Mucho se ha hablado, a lo largo y a lo ancho del Universo, sobre lo que ha de hacer un hombre para llegar a conocerse, aunque no sé cuántos lo habrán conseguido… Por las consecuencias diría que no muchos, pero no soy profeta ni adivino. Estoy plenamente convencido de que en esta vida no llegaremos a conocernos del todo, y quizá lo que sí podamos llegar a conocer no sea ni la décima parte de lo que somos. Pero sí podemos iniciar ese viaje, esa descabellada y apasionante aventura, pues en eso consiste la vida: aventurarse a lo desconocido y a los desconocidos.

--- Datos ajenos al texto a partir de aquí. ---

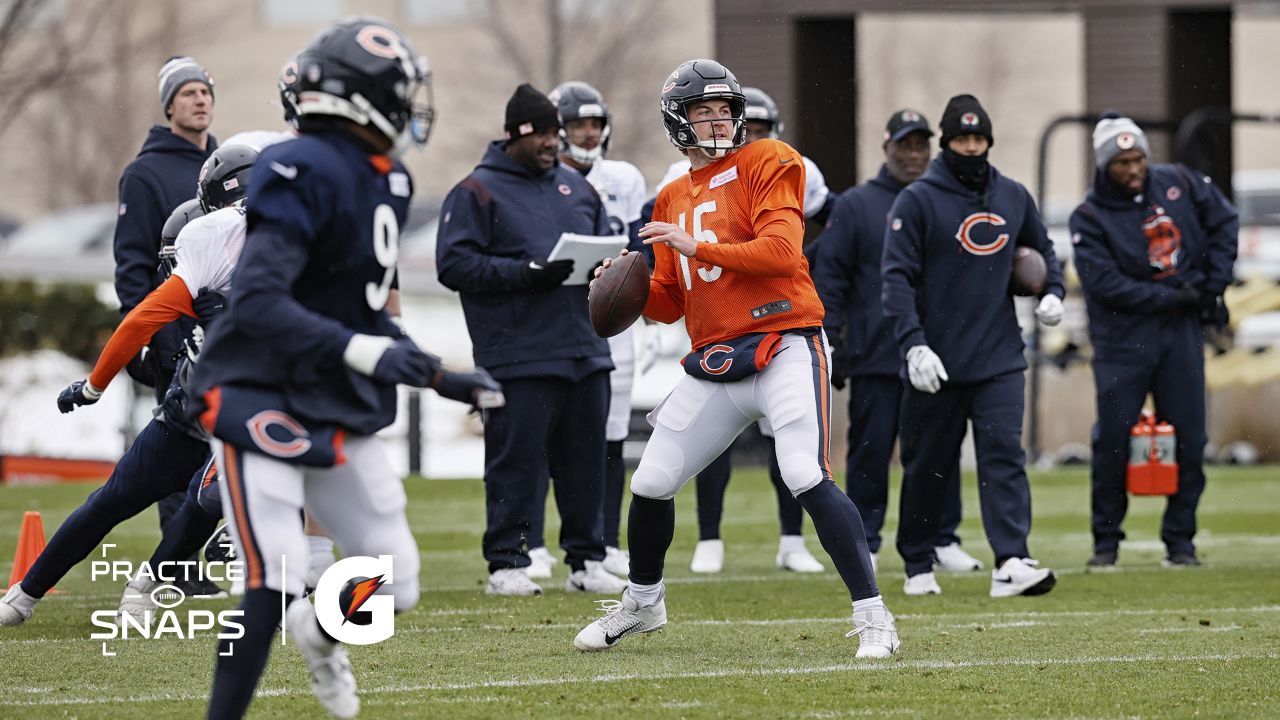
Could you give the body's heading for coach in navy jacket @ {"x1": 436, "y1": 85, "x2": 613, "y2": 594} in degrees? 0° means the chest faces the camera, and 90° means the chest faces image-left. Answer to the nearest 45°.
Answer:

Cuando somos concebidos nada existe detrás, todo está por descubrir. Cuando nacemos al mundo, y a los demás, a los otros, comenzamos a saber que, efectivamente, eso es así: todo está por delante. En cambio, cuando llega el anochecer de nuestra vida, pensamos que casi todo quedó atrás, que poco nos depara el futuro. Sin embargo, nos engañamos, pues en realidad todo acaba de comenzar.
Es la búsqueda de nuestro propio rostro, de nuestro rostro verdadero, la que debería ocupar cada segundo de nuestros días, aunque sea una búsqueda sencilla y una expresión cotidiana; de otra forma, jamás hallaremos a los demás en su forma más intacta, e intentaremos por todos los medios que se parezcan a nosotros, o, por lo menos, a lo que creemos conocer de nosotros, que no será otra cosa más que nuestras propias ausencias, miedos, caprichos y sinrazones.
Quizá así entenderemos que la única forma de expresarnos en libertad sea amándonos: que es la única forma de sanarnos. Pero nadie ama lo que no conoce, o lo ama mal, a destiempo y fuera de lugar. Y sin embargo, la mayoría de las veces no hacemos otra cosa que lamentarnos por los paraísos perdidos…, paraísos que, por otro lado, nunca vivimos. Así entiendo la razón de por qué una persona como Lewis escribiera un libro como ese.
Como dice Eduardo, Mientras no tengamos rostro es un libro en el que late la pregunta que el hombre de todos los tiempos se ha planteado: ¿quien soy? No simplemente quien es el hombre en general, sino qué debe tener la vida para que sea “mi” vida, cómo lo que pasa puede llegar a ser lo que “me” pasa, qué debo hacer para que mi apariencia no sea una simple máscara sino mi verdadero rostro. Es la pregunta por el camino que debe seguir el hombre para descubrir su identidad personal: su nombre propio.
Para Lewis, el intento de dominar lo que soy, lo que vivo, lo que poseo y lo que amo, reviste siempre un carácter engañoso; querer controlar mi apariencia ante mí mismo y ante los demás no deja de ser una mascarada. Por eso sólo la apariencia rendida, entregada, sencilla, es convincente. Pero a esa autenticidad no se llega por un camino de esfuerzos, excesivamente lúcidos, por un desprendimiento inhumano, por una autonegación que casi sea un suicidio. El camino hacia la luz del propio rostro discurre con más simplicidad, sin sospechosas pretensiones ni histerismos, por derroteros de obediencia que –desde fuera– pueden parecer muy difíciles, pero que para el caminante se hacen asequibles y naturales, y que éste recorre casi sin darse cuenta, con espontánea sencillez.
La historia que presenta este libro es la historia de toda la humanidad, de toda ingenuidad infantil: la historia del verdadero corazón del hombre, en cuya búsqueda invertimos toda nuestra existencia. Es la historia del rostro auténtico del ser humano, rostro que es el único que puede dar sentido y unidad a los diversos aspectos –de técnica, poder, conocimiento, riqueza– de la vida del hombre.